*AIM OF THE EXERCISE*: Check each line of the material below for "size", then copy the ones that contain it.

__________________________________________________

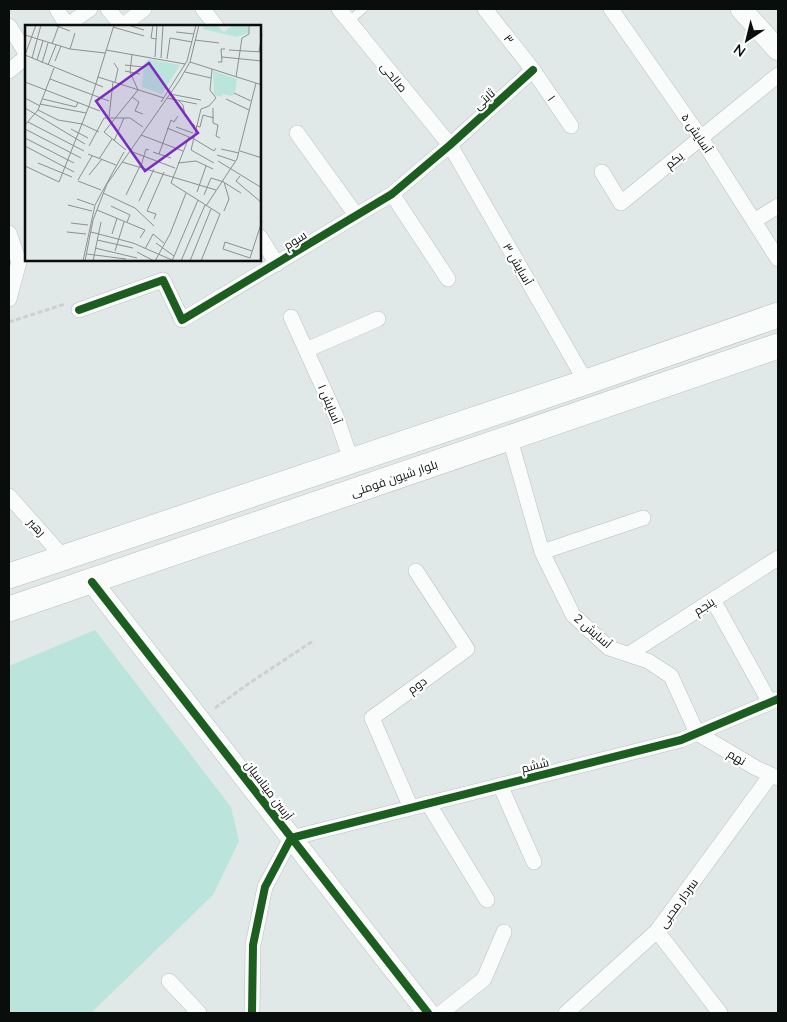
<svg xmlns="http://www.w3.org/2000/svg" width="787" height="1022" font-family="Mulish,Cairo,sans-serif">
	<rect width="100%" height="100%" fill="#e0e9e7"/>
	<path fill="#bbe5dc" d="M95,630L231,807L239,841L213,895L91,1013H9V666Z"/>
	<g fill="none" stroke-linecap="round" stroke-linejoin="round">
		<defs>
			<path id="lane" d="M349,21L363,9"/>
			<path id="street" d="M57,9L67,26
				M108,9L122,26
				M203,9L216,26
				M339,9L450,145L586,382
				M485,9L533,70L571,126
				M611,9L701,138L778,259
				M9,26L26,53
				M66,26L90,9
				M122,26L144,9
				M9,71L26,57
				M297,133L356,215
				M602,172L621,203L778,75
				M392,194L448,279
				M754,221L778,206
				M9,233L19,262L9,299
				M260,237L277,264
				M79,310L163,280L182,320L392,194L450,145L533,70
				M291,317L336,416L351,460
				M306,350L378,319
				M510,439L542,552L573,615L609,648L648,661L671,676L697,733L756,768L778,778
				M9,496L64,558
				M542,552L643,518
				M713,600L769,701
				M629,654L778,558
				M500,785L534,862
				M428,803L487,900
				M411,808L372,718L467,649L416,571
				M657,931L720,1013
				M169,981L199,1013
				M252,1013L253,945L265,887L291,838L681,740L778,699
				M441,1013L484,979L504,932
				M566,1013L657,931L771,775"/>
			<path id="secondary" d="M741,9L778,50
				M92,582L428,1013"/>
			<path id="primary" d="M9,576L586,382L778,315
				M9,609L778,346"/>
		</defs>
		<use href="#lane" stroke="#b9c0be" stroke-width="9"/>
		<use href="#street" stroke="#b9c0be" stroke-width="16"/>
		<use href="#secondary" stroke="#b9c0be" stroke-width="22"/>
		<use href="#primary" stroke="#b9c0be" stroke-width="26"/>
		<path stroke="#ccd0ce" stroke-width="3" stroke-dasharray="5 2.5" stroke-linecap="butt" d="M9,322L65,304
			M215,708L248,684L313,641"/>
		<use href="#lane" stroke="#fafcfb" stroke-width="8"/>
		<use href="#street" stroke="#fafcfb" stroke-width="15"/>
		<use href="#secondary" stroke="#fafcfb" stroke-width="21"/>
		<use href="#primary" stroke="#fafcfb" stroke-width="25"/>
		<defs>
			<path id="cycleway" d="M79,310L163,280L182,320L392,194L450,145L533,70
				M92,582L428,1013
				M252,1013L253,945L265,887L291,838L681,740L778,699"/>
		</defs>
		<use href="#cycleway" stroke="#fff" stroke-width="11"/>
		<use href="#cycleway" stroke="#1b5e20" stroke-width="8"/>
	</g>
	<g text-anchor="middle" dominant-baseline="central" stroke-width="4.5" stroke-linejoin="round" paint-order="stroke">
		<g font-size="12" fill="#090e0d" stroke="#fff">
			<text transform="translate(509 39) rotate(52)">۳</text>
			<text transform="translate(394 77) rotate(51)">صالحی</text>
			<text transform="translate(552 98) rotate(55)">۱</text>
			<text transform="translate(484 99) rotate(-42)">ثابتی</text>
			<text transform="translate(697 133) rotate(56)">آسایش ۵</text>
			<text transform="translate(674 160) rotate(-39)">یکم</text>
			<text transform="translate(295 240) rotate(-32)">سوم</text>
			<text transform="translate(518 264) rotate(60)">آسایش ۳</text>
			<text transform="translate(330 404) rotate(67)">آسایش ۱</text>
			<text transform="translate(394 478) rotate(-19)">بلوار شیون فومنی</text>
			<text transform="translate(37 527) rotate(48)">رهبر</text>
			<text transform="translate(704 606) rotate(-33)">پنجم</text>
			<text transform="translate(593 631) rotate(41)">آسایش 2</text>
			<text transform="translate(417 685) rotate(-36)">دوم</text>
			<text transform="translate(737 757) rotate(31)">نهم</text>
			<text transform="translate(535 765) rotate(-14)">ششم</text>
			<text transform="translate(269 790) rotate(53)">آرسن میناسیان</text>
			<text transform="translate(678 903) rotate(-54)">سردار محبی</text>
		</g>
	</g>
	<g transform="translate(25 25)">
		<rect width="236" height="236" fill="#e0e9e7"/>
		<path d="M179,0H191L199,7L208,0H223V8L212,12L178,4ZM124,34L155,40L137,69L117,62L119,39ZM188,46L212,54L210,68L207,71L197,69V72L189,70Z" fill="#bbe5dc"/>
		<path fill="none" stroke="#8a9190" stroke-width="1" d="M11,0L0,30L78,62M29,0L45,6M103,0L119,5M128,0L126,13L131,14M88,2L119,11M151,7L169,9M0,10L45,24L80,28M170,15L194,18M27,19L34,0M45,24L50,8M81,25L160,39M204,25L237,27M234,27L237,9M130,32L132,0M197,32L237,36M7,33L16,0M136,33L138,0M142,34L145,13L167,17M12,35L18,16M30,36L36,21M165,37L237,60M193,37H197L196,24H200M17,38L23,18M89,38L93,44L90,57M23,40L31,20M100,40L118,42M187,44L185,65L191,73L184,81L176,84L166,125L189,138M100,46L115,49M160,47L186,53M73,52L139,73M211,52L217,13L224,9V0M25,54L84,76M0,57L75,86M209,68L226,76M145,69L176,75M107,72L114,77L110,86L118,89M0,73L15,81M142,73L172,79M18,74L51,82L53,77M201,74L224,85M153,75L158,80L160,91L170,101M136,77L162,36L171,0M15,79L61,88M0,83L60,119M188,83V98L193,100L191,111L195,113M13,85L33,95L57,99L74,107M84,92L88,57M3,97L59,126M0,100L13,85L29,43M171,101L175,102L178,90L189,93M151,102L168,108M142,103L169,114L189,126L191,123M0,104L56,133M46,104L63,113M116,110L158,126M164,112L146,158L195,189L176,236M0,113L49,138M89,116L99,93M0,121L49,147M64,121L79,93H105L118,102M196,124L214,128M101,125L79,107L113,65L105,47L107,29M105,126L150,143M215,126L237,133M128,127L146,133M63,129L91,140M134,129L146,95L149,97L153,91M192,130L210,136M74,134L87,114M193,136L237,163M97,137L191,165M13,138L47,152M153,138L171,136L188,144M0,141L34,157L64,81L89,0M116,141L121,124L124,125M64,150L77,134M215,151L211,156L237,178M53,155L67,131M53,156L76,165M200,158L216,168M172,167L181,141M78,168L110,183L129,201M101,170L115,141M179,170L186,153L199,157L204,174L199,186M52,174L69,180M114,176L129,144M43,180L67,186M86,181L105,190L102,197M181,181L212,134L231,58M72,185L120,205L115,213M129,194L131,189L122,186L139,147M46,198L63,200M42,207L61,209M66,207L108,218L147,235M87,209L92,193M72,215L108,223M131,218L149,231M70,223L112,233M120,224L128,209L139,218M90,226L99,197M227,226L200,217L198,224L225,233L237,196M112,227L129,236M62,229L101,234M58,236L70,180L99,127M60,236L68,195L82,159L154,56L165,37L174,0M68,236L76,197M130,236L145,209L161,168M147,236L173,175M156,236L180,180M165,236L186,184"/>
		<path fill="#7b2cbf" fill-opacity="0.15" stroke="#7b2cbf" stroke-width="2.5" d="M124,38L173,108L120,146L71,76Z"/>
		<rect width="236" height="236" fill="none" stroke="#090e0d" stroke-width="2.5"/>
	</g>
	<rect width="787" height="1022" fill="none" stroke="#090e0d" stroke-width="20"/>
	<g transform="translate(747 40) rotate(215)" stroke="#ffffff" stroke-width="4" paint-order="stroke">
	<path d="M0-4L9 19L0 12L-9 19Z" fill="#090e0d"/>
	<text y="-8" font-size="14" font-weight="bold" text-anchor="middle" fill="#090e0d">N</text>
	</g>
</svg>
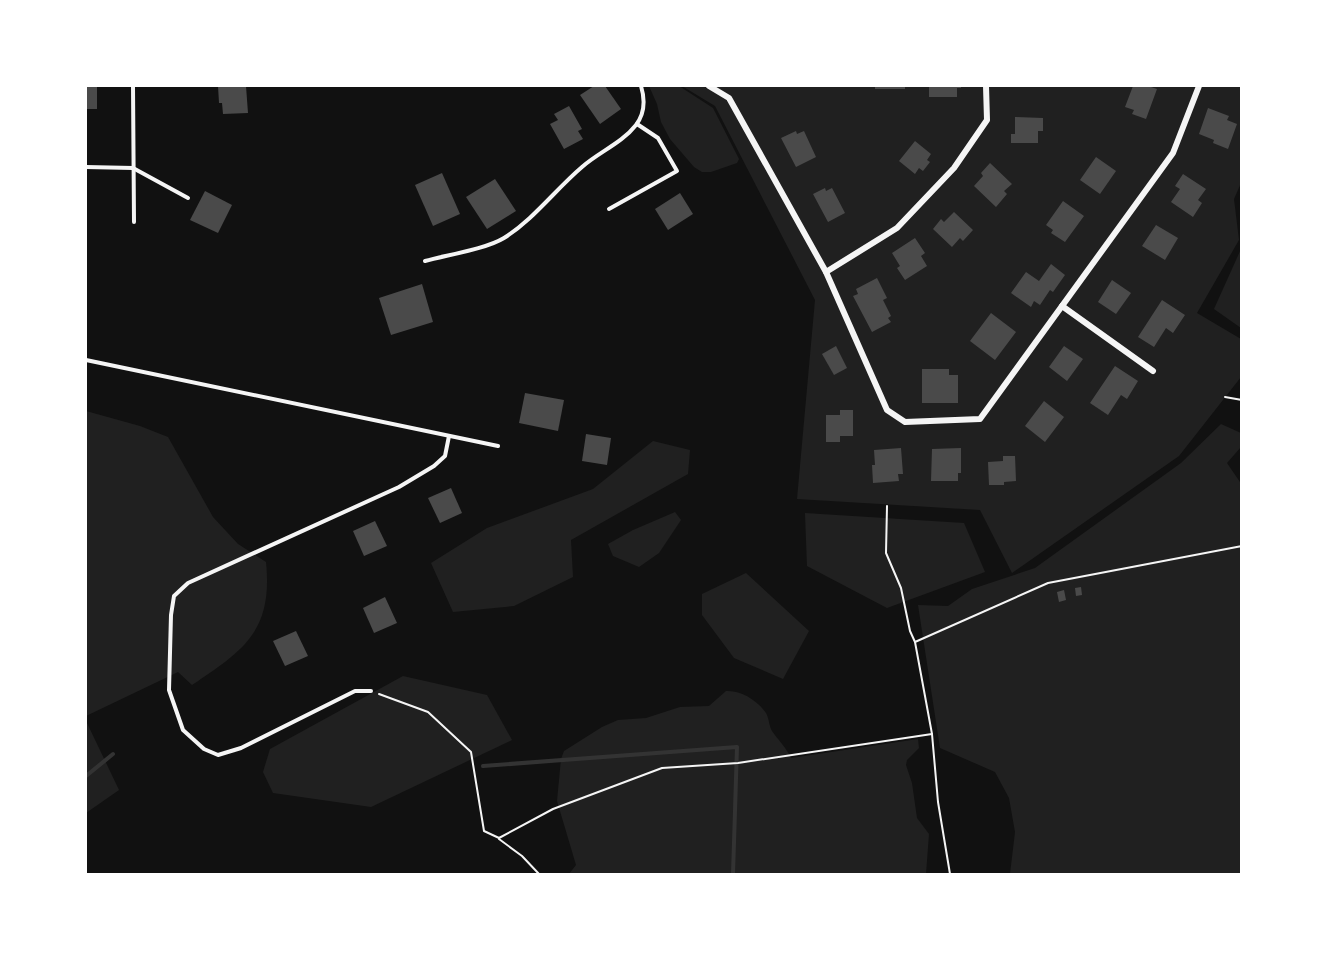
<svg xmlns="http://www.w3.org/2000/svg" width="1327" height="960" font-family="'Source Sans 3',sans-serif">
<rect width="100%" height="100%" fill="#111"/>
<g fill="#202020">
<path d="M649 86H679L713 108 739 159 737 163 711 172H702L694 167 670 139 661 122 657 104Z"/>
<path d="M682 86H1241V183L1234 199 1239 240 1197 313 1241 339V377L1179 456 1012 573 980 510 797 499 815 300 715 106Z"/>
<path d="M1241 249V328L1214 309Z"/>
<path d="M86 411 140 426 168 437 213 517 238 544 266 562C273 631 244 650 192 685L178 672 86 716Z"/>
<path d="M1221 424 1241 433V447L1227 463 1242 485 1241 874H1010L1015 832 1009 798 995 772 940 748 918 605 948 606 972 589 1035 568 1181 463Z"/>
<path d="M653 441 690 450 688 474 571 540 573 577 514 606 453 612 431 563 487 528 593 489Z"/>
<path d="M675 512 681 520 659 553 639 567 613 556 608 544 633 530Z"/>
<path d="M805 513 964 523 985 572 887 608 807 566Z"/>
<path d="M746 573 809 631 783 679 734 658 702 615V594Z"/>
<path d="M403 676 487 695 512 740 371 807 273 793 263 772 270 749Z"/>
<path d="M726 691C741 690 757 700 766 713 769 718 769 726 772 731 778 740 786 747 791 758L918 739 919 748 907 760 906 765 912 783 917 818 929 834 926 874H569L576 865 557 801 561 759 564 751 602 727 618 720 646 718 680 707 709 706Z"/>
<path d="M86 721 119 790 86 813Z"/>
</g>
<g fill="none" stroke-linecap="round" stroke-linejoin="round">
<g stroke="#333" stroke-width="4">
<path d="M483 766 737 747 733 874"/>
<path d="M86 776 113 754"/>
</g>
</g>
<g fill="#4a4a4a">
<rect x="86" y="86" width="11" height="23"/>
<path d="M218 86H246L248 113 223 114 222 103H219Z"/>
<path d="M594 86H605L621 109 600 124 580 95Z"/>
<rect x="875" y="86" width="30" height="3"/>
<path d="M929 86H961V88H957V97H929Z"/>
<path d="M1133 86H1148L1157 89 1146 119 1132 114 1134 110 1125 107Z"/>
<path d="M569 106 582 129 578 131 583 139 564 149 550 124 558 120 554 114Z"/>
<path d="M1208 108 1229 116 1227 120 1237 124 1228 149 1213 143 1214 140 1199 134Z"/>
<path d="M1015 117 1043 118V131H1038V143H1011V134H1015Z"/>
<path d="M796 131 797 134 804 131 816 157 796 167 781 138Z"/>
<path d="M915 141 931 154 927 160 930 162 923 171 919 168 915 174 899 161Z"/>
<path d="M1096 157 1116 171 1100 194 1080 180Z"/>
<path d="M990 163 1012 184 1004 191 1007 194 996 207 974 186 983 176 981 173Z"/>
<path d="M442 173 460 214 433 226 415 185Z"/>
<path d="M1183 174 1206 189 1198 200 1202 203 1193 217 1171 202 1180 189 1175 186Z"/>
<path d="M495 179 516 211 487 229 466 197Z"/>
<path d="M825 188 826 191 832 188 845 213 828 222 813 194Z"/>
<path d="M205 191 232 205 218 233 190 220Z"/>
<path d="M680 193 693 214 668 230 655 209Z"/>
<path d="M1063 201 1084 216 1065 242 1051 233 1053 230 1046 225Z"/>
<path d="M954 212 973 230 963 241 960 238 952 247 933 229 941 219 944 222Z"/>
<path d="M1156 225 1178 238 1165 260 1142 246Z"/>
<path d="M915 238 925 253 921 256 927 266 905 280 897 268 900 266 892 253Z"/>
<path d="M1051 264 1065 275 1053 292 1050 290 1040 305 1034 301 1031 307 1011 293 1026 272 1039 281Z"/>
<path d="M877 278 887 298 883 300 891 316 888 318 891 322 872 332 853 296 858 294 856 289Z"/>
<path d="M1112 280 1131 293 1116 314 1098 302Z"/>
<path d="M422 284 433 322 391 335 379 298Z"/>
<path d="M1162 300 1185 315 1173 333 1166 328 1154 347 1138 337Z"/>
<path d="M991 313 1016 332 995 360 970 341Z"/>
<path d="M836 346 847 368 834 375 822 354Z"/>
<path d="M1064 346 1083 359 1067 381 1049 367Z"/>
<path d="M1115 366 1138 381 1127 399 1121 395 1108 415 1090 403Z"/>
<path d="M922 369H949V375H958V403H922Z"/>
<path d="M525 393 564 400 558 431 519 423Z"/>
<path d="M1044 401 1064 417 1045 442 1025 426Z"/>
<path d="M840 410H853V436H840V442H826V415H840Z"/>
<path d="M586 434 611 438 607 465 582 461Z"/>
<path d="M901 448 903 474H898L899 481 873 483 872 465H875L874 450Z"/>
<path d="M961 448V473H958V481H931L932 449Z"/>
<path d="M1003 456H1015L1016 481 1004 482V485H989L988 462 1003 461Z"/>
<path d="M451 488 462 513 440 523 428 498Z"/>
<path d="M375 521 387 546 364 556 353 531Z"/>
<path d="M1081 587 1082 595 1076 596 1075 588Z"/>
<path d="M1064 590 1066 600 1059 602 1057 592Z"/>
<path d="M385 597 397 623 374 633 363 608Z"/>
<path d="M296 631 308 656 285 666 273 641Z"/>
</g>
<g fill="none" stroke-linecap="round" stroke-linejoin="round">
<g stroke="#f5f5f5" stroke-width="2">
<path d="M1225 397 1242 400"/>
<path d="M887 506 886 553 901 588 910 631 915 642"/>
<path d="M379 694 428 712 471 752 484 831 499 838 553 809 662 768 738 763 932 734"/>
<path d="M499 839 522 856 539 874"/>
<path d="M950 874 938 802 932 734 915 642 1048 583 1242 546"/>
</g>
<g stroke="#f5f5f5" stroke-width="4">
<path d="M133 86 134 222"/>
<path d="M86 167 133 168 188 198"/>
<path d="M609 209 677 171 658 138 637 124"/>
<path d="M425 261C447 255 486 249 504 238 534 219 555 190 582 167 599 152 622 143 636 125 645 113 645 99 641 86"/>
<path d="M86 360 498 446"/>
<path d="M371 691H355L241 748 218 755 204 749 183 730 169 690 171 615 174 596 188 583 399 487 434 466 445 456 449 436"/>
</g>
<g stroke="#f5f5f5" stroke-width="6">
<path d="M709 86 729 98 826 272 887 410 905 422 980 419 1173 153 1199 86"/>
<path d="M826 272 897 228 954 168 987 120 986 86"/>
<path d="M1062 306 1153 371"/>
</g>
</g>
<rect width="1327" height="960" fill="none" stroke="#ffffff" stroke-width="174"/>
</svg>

__________________________________________________

*OUTPUT FOR THIS EXERCISE*:
		<g font-size="12" fill="#090e0d" stroke="#fff">
	<text y="-8" font-size="14" font-weight="bold" text-anchor="middle" fill="#090e0d">N</text>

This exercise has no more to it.